● **Job**
Please repeat each of the lines below word for word, keeping them in the same order.

● **Records to process**

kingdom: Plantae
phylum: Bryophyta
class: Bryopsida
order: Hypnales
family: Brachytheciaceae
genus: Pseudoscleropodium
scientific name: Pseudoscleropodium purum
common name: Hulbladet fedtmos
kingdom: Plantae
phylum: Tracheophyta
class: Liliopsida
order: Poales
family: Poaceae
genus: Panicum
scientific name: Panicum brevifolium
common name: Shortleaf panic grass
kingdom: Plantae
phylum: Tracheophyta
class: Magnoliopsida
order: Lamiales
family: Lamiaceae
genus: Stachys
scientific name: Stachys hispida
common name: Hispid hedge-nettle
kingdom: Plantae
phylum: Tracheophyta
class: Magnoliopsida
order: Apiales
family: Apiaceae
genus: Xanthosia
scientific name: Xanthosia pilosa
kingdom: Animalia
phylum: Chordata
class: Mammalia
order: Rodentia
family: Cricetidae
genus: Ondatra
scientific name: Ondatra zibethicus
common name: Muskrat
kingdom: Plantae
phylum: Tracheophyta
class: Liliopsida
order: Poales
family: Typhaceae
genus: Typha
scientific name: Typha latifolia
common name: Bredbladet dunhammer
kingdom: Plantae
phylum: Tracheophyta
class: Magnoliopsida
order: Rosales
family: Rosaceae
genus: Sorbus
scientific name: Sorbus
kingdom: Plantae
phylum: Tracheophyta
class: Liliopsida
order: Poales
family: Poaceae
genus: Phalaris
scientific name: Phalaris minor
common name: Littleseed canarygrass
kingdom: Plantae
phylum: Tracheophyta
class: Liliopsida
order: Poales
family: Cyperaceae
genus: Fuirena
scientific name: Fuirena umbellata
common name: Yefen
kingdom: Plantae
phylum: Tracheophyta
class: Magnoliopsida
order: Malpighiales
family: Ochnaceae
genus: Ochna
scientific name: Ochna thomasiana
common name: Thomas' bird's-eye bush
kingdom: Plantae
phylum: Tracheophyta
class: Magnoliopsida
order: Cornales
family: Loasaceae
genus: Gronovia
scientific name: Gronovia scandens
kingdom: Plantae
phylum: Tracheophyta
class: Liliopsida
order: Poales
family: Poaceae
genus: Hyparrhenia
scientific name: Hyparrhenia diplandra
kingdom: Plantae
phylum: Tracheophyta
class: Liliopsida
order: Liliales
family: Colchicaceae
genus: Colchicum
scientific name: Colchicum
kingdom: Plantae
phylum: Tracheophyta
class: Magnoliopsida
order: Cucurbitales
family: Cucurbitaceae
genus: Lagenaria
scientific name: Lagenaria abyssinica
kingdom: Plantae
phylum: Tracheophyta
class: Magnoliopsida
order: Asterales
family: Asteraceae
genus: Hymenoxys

● **Answer for this exercise**
kingdom: Plantae
phylum: Bryophyta
class: Bryopsida
order: Hypnales
family: Brachytheciaceae
genus: Pseudoscleropodium
scientific name: Pseudoscleropodium purum
common name: Hulbladet fedtmos
kingdom: Plantae
phylum: Tracheophyta
class: Liliopsida
order: Poales
family: Poaceae
genus: Panicum
scientific name: Panicum brevifolium
common name: Shortleaf panic grass
kingdom: Plantae
phylum: Tracheophyta
class: Magnoliopsida
order: Lamiales
family: Lamiaceae
genus: Stachys
scientific name: Stachys hispida
common name: Hispid hedge-nettle
kingdom: Plantae
phylum: Tracheophyta
class: Magnoliopsida
order: Apiales
family: Apiaceae
genus: Xanthosia
scientific name: Xanthosia pilosa
kingdom: Animalia
phylum: Chordata
class: Mammalia
order: Rodentia
family: Cricetidae
genus: Ondatra
scientific name: Ondatra zibethicus
common name: Muskrat
kingdom: Plantae
phylum: Tracheophyta
class: Liliopsida
order: Poales
family: Typhaceae
genus: Typha
scientific name: Typha latifolia
common name: Bredbladet dunhammer
kingdom: Plantae
phylum: Tracheophyta
class: Magnoliopsida
order: Rosales
family: Rosaceae
genus: Sorbus
scientific name: Sorbus
kingdom: Plantae
phylum: Tracheophyta
class: Liliopsida
order: Poales
family: Poaceae
genus: Phalaris
scientific name: Phalaris minor
common name: Littleseed canarygrass
kingdom: Plantae
phylum: Tracheophyta
class: Liliopsida
order: Poales
family: Cyperaceae
genus: Fuirena
scientific name: Fuirena umbellata
common name: Yefen
kingdom: Plantae
phylum: Tracheophyta
class: Magnoliopsida
order: Malpighiales
family: Ochnaceae
genus: Ochna
scientific name: Ochna thomasiana
common name: Thomas' bird's-eye bush
kingdom: Plantae
phylum: Tracheophyta
class: Magnoliopsida
order: Cornales
family: Loasaceae
genus: Gronovia
scientific name: Gronovia scandens
kingdom: Plantae
phylum: Tracheophyta
class: Liliopsida
order: Poales
family: Poaceae
genus: Hyparrhenia
scientific name: Hyparrhenia diplandra
kingdom: Plantae
phylum: Tracheophyta
class: Liliopsida
order: Liliales
family: Colchicaceae
genus: Colchicum
scientific name: Colchicum
kingdom: Plantae
phylum: Tracheophyta
class: Magnoliopsida
order: Cucurbitales
family: Cucurbitaceae
genus: Lagenaria
scientific name: Lagenaria abyssinica
kingdom: Plantae
phylum: Tracheophyta
class: Magnoliopsida
order: Asterales
family: Asteraceae
genus: Hymenoxys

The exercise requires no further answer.